» Requirement: Render everything from the start of the material below down to the line containing "scientific name: Rubus fraxinifolius", inclusive, as a JSON list of strings with one string per line and blank lines omitted.

» Given records:
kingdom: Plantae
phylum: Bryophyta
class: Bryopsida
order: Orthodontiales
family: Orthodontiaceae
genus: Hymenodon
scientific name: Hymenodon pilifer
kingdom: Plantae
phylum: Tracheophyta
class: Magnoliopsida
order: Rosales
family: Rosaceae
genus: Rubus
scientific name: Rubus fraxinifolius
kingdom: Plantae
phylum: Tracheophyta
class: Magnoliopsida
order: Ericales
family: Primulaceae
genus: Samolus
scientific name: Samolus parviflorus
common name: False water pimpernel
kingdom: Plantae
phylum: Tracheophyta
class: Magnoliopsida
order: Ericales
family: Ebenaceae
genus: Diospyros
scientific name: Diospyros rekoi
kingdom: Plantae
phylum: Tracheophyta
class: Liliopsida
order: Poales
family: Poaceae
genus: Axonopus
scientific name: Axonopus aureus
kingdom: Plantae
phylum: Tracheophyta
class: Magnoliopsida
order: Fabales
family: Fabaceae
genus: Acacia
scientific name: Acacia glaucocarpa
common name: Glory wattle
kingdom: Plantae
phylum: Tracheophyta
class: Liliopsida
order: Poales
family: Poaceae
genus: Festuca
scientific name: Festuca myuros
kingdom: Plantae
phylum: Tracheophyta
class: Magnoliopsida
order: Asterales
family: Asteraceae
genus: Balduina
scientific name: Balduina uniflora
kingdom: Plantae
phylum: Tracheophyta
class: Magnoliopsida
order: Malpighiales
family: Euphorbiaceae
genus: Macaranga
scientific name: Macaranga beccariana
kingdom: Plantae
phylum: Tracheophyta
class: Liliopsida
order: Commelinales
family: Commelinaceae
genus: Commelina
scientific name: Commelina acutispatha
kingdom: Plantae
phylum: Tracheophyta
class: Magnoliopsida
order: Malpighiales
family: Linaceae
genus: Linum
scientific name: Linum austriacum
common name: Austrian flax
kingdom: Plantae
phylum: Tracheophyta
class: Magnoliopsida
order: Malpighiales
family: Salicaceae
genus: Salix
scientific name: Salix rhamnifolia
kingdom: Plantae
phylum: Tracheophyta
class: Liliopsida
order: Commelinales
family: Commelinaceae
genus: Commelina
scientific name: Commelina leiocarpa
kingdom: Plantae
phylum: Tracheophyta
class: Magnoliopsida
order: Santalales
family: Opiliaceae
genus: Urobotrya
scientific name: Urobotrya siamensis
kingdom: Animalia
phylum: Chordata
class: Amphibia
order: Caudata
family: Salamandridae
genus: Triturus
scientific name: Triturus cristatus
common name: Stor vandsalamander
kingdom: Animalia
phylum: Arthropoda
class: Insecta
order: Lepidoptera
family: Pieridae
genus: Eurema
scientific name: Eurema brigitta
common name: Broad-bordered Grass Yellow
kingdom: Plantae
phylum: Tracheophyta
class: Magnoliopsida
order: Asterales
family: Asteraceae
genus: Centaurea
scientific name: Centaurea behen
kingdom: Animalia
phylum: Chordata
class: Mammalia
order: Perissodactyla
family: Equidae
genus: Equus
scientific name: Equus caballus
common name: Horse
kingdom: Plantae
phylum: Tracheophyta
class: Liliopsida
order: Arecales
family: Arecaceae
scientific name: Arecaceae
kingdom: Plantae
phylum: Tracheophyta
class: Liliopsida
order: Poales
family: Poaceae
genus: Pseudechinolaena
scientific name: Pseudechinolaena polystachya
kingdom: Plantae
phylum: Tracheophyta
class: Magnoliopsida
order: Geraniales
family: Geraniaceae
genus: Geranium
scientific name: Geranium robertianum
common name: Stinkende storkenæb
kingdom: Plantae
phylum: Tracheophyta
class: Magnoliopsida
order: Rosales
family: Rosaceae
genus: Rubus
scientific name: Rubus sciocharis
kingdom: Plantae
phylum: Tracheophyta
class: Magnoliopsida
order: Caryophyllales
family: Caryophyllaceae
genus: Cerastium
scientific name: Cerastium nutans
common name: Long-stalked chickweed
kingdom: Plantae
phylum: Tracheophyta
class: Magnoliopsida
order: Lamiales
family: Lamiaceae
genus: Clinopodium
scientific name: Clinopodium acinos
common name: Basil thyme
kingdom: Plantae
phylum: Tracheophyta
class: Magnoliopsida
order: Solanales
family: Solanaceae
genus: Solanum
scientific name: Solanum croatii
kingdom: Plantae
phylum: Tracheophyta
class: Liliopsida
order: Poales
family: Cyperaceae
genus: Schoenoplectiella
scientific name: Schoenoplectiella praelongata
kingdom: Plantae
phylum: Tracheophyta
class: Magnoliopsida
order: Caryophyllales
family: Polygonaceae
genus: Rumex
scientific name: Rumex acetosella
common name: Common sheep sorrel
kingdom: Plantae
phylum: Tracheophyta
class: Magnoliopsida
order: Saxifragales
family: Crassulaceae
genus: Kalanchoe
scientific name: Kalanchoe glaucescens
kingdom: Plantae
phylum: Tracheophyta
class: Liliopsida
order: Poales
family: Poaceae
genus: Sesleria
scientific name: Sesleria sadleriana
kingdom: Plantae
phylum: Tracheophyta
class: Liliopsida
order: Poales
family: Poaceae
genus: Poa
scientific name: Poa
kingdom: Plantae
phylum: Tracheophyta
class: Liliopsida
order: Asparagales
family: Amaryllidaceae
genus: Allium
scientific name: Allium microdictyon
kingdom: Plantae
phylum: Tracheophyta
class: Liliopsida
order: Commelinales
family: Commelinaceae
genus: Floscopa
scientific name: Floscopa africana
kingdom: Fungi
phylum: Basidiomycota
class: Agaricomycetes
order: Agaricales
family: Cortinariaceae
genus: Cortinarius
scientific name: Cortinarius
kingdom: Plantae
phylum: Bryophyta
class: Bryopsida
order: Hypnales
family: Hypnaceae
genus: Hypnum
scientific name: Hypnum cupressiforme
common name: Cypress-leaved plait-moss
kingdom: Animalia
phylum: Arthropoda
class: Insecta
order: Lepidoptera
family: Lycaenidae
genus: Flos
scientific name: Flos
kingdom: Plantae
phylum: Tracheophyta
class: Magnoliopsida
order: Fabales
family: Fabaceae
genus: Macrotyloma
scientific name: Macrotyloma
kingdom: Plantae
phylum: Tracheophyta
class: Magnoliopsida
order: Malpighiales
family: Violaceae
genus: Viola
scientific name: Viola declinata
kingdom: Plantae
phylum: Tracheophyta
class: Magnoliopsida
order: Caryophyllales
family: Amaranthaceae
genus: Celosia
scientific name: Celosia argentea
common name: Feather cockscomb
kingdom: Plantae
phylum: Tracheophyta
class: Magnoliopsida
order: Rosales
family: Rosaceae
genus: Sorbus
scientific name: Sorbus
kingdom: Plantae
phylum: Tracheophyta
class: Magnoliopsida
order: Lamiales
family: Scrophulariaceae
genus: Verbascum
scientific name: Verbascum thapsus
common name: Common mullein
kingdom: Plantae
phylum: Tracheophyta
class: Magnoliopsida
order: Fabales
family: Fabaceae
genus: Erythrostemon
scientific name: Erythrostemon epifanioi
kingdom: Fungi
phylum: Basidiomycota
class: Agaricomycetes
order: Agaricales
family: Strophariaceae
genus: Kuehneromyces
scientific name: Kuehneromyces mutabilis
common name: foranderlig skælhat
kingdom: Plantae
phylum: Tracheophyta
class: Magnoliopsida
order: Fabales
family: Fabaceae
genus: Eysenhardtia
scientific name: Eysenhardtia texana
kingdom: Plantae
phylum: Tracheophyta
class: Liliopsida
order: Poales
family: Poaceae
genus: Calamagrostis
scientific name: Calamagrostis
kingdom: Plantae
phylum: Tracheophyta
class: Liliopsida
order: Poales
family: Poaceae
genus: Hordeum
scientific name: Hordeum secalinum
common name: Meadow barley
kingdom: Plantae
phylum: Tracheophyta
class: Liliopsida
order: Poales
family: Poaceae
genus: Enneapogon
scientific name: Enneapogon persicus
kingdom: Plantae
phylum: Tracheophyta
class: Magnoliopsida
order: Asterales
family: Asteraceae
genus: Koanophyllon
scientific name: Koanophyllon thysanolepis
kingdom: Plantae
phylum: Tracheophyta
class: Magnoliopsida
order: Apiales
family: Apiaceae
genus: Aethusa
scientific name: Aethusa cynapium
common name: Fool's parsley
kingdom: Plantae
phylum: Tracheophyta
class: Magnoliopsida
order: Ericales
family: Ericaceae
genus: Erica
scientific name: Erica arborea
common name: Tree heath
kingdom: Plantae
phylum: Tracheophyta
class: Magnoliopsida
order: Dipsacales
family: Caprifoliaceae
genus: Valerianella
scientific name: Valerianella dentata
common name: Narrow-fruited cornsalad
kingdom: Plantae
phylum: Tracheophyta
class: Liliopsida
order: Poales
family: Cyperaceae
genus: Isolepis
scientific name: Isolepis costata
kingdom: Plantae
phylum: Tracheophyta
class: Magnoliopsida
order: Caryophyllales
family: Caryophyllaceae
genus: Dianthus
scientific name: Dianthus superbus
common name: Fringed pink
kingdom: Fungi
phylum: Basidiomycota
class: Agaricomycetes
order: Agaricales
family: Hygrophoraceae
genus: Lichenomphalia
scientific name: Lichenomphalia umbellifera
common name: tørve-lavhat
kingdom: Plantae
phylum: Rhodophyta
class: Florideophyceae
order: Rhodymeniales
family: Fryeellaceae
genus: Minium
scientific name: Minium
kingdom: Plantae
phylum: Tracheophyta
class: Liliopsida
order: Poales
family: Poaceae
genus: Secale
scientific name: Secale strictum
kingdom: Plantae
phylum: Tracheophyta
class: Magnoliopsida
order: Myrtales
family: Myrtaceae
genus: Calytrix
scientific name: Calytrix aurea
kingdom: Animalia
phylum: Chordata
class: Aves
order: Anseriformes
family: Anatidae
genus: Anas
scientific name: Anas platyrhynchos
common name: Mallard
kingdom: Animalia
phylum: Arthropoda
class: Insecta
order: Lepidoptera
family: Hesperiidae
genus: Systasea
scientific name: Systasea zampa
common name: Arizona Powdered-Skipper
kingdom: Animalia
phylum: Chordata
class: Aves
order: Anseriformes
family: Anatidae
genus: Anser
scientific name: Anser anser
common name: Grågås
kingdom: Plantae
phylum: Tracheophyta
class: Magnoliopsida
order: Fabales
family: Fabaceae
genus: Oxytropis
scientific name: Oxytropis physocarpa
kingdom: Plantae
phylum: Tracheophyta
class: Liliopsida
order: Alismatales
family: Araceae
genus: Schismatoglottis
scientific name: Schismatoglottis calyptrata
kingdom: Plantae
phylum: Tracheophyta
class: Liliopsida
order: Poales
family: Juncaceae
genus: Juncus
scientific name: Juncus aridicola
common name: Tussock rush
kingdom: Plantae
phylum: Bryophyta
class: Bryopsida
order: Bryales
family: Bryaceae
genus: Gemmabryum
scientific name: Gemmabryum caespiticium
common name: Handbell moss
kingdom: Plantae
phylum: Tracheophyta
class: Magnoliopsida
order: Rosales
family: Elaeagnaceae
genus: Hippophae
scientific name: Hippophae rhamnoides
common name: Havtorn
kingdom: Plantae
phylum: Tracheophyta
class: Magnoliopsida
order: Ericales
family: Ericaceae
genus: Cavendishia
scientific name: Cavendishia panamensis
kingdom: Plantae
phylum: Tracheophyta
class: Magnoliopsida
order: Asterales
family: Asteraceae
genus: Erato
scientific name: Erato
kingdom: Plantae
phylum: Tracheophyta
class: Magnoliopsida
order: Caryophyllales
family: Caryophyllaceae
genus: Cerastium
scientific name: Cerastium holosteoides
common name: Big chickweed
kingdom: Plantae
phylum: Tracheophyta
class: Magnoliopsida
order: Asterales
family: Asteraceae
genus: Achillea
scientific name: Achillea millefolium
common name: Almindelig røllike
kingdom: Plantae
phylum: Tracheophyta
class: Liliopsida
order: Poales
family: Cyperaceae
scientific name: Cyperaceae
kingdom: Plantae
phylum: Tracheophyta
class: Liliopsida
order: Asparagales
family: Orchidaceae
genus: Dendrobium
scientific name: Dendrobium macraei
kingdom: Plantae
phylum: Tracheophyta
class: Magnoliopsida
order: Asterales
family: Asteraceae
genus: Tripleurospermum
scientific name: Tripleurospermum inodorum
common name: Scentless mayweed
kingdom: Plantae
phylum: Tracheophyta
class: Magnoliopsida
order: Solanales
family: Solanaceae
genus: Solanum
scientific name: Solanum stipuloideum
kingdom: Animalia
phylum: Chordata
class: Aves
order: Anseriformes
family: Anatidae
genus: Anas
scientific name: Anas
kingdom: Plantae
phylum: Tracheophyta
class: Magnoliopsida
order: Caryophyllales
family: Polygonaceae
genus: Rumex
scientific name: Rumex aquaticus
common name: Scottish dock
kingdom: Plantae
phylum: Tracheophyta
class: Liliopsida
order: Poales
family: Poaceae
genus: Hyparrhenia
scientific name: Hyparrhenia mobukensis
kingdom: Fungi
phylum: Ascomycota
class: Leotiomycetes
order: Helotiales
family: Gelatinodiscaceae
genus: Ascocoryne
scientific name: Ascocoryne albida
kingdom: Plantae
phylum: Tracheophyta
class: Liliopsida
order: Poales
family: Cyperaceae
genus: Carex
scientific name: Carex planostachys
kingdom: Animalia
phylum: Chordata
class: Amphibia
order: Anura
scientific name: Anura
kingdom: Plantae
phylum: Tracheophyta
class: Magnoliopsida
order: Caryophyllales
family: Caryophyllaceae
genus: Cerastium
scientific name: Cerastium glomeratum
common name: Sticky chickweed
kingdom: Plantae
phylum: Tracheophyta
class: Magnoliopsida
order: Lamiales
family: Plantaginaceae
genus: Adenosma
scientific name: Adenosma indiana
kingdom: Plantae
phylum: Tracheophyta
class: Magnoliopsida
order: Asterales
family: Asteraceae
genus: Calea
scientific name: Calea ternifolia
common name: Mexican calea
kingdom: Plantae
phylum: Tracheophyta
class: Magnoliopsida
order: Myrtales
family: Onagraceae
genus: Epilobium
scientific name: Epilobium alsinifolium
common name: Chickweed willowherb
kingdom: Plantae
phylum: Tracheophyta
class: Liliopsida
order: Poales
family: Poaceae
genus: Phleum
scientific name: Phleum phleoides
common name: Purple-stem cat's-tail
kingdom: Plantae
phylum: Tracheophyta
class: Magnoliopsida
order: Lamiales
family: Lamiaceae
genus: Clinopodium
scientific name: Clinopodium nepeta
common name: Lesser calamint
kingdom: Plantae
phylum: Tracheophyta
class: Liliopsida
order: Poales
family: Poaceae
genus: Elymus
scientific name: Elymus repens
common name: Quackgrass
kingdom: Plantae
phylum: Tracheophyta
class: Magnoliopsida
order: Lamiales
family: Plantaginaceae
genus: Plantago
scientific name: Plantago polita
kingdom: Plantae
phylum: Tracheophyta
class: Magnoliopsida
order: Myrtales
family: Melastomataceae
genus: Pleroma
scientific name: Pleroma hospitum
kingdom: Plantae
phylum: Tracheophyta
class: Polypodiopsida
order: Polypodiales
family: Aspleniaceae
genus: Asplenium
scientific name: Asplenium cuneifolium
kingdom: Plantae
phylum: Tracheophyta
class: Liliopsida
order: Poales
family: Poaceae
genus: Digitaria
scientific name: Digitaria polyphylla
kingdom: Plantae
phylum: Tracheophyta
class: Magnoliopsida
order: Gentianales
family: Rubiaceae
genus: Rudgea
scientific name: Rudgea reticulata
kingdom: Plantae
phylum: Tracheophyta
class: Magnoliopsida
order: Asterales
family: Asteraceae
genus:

» Full output:
[
  "kingdom: Plantae",
  "phylum: Bryophyta",
  "class: Bryopsida",
  "order: Orthodontiales",
  "family: Orthodontiaceae",
  "genus: Hymenodon",
  "scientific name: Hymenodon pilifer",
  "kingdom: Plantae",
  "phylum: Tracheophyta",
  "class: Magnoliopsida",
  "order: Rosales",
  "family: Rosaceae",
  "genus: Rubus",
  "scientific name: Rubus fraxinifolius"
]